In the previous part of expression evaluator series, we completed a simple compiler for arithmetic expressions. Now let's add support for variables and improve the code.
Lexer
The first improvement is separating lexer from parser. In the previous version, splitting the expression into tokens was intermixed with token processing. Now, there is a separate function, NextToken, which retrieves the next token. A token may be:
- one of the following operators:
+ - * / = ( )
; - a floating-point number;
- a name of variable.
How can you return all these kind of data types from NextToken? The function returns a char, which can be an operator or two special values (TOKEN_NUM and TOKEN_VAR). In the latter case, the calling function should look for the value in _number
and _var
variables.
Variables
The names and addresses of variables are stored in a hash table. A simple fixed-size (1024 elements) table and Bernstein hash function were used. Both provide good performance for this task.

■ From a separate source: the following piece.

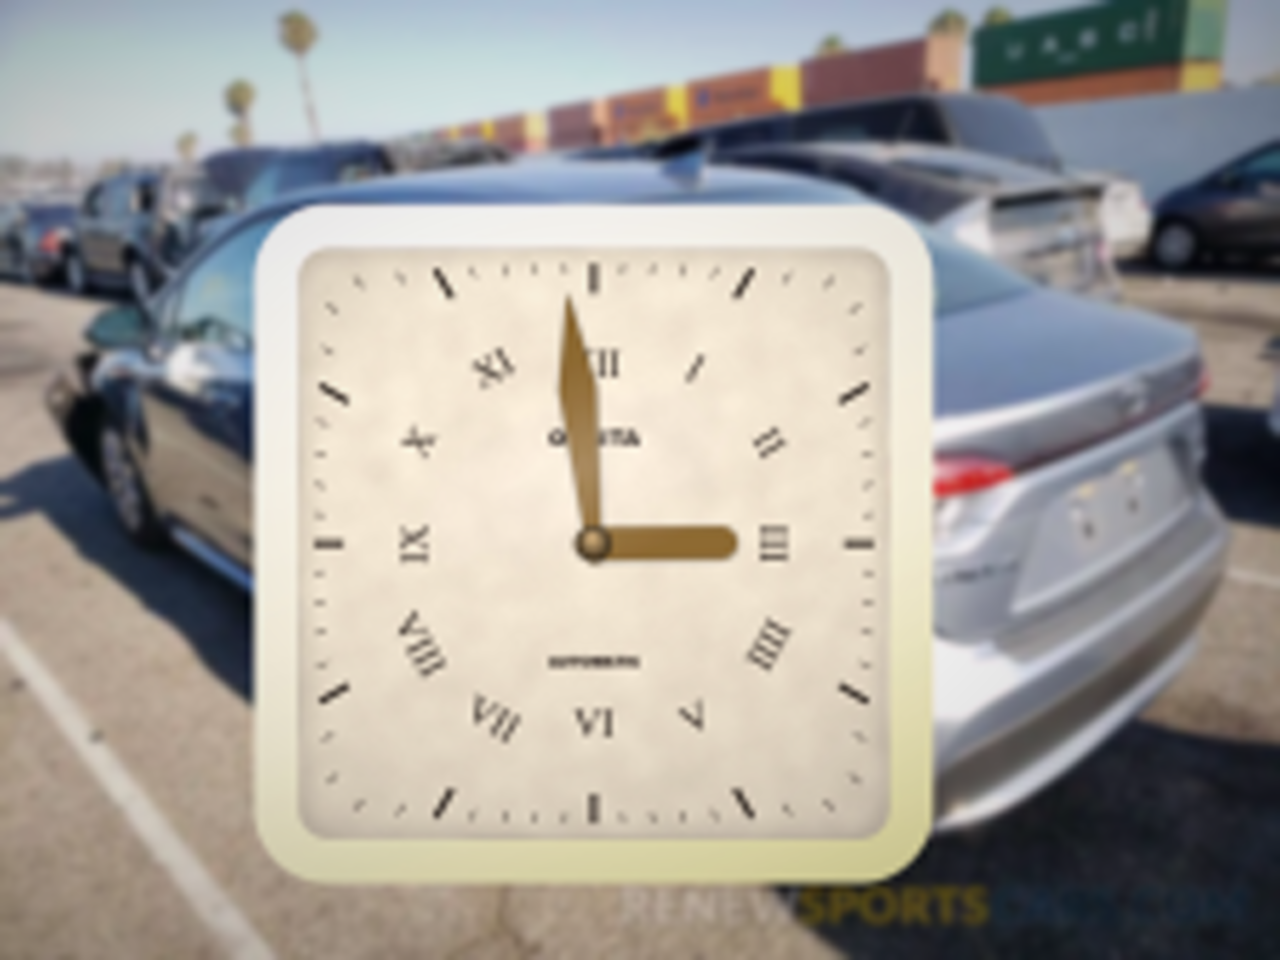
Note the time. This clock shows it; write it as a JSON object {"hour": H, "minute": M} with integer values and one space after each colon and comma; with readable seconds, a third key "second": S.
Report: {"hour": 2, "minute": 59}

The code to process variables is now very simple. When we encounter a variable name, we check if it is an assignment or usage of previously assigned variable. If the variable is assigned, we emit the code to calculate the expression and store the result in memory. If the value of variable is used in the expression, we just load it from memory:
if(_cur_token == TOKEN_VAR) {
EVAL_CHAR* var_name = _op_start;
if( NextToken() == '=') {
double** stored_to = _var;
NextToken();
ParseSummands();
*stored_to = _code.EmitStoreNumber(ExprCode::P_LEAVE);
} else {
if(NULL == *_var) {
_op_start = var_name;
ReportError(EEE_UNDEF_VAR);
}
_code.EmitLoadVariable(*_var);
}
if(negative)
_code.EmitOperation(OP_CHANGE_SIGN);
}
The evaluator accepts C-style assignments like a = b = 2
or 3 + b = 2
(which means b = 2
and print 3 + b
). We could implement Basic-style assignment, which allows assignment only to one variable in an expression, but this would require more complex code. We would have to push token back if the variable is the first token, but there is no assignment (e.g., a + 5
). So, simpler C-style assignments were chosen.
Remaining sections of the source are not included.